Il primo è stato "Kirk", un progetto sviluppato per Vodafone e che ho seguito dall'inizio alla fine, assieme a Greta. Da circa tre anni mi occupo di LSI, una piattaforma cloud multi-tenant che contiene un set di tool per il monitoraggio di grandezze fisiche ambientali. Negli ultimi mesi ho lavorato all'interfaccia grafica di un tool in grado di agevolare il processo di labeling di immagini relativo al training di un algoritmo di Intelligenza Artificiale.

Nel frattempo ci risulta che ti occupi molto attivamente anche di Cybersecurity…

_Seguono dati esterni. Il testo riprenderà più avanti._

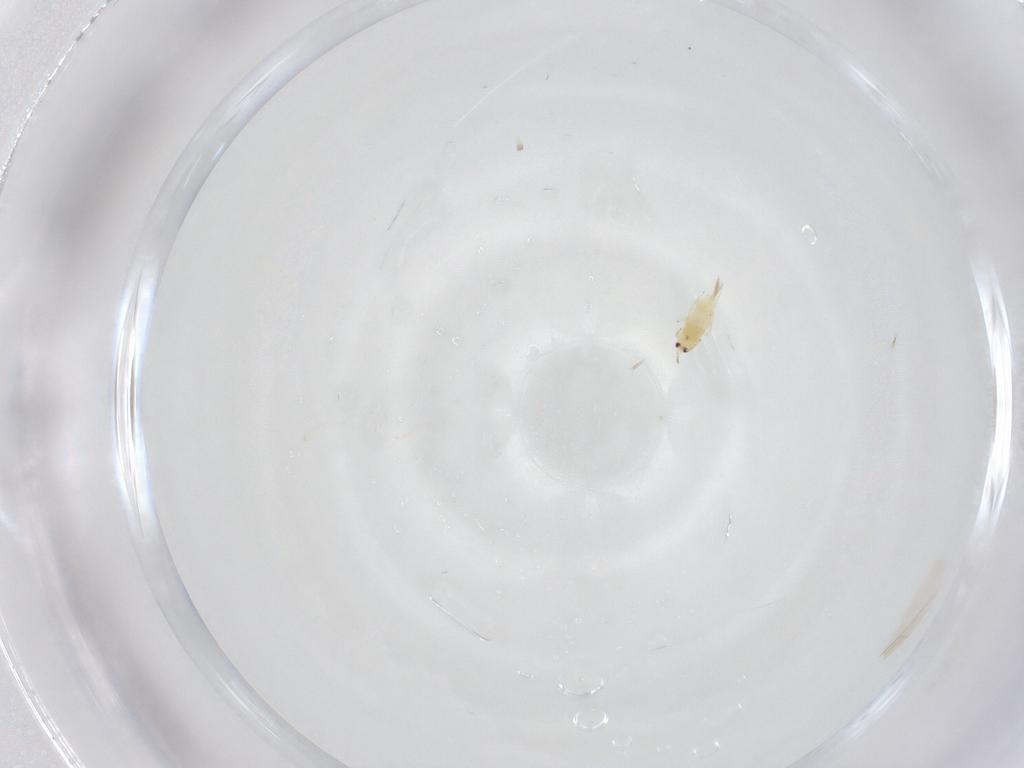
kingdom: Animalia
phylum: Arthropoda
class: Insecta
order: Thysanoptera
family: Thripidae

È vero: da circa un anno ci stiamo avvicinando a questo mondo in maniera attiva e sto cercando di portare il mio contributo in azienda. Siamo reduci da mesi intensi di formazione e ci stiamo concentrando sui "penetration test" relativi ad applicazioni web: una scelta naturale, visto che come società ci occupiamo proprio di sviluppare applicazioni web.

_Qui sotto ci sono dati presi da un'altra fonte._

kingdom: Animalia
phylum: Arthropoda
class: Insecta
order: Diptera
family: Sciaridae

Spieghiamolo bene ai nostri lettori: cos'è un "penetration test"?

Un "penetration test" è una simulazione di un attacco informatico su un sistema, una rete o un'applicazione per valutare la sua sicurezza. Tuttavia, a differenza di un attacco reale, un "penetration test" viene eseguito con il consenso del proprietario del sistema. L'obiettivo principale è quello di identificare le vulnerabilità e fornire come risultato finale un report contenente tutte le informazioni utili, ovvero i passi necessari per replicare la vulnerabilità e i suggerimenti per porvi rimedio. Brevemente, i "penetration test" possono essere di tre tipi. White-box: l'attaccante ha pieno accesso alle informazioni sul sistema, incluse documentazioni, codici sorgente e credenziali. Grey-box: l'attaccante ha un accesso limitato alle informazioni sul sistema, può conoscere, ad esempio, alcune credenziali di base o informazioni parziali sulle applicazioni. Black-box: l'attaccante non ha alcuna informazione interna sul sistema. In questo caso l'approccio è simile a quello di un hacker esterno che cerca di compromettere il sistema senza averne conoscenze pregresse.


Quali sono i rischi legati a un'applicazione web vulnerabile?

Principalmente la compromissione di dati e cioè il rischio che i dati del sistema vengano sottratti e - spesso - utilizzati per ricattare l'organizzazione, richiedendo un pagamento in cambio della non divulgazione o della loro restituzione. Teniamo poi presente che un'applicazione vulnerabile può anche essere solamente il mezzo attraverso cui attaccare sistemi terzi più complessi. In questo scenario, l'applicazione vulnerabile rappresenta solo un anello debole in una catena più ampia.


Che impatto ha la Cybersecurity sul lavoro di GFM?

Come società di sviluppo software abbiamo il dovere di cercare di rilasciare ai nostri clienti software sicuri e facciamo quindi il possibile per essere informati sulle vulnerabilità note. È chiaramente un trade-off tra costi e benefici: un software può anche essere affetto da vulnerabilità, ma l'importante è avere intanto la consapevolezza di un eventuale rischio, insieme a strategie di Disaster Recovery.


Secondo te qual è la sfida più grande che deve affrontare oggi la Cybersecurity?

La crescente complessità degli attacchi. Gli aggressori sono sempre più abili nel creare attacchi mirati e sofisticati, utilizzando tecniche avanzate come l'ingegneria sociale, il phishing oppure i ransomware. Questo richiede agli esperti di sicurezza di essere costantemente un passo avanti, adottando misure di difesa proattive e aggiornando continuamente le strategie di sicurezza informatica. È da ricordare anche che spesso l'anello più debole di tutta la catena è l'utente finale e quindi a chi si occupa di Cybersecurity sarà richiesto un impegno sempre maggiore nel sensibilizzare e formare gli utenti.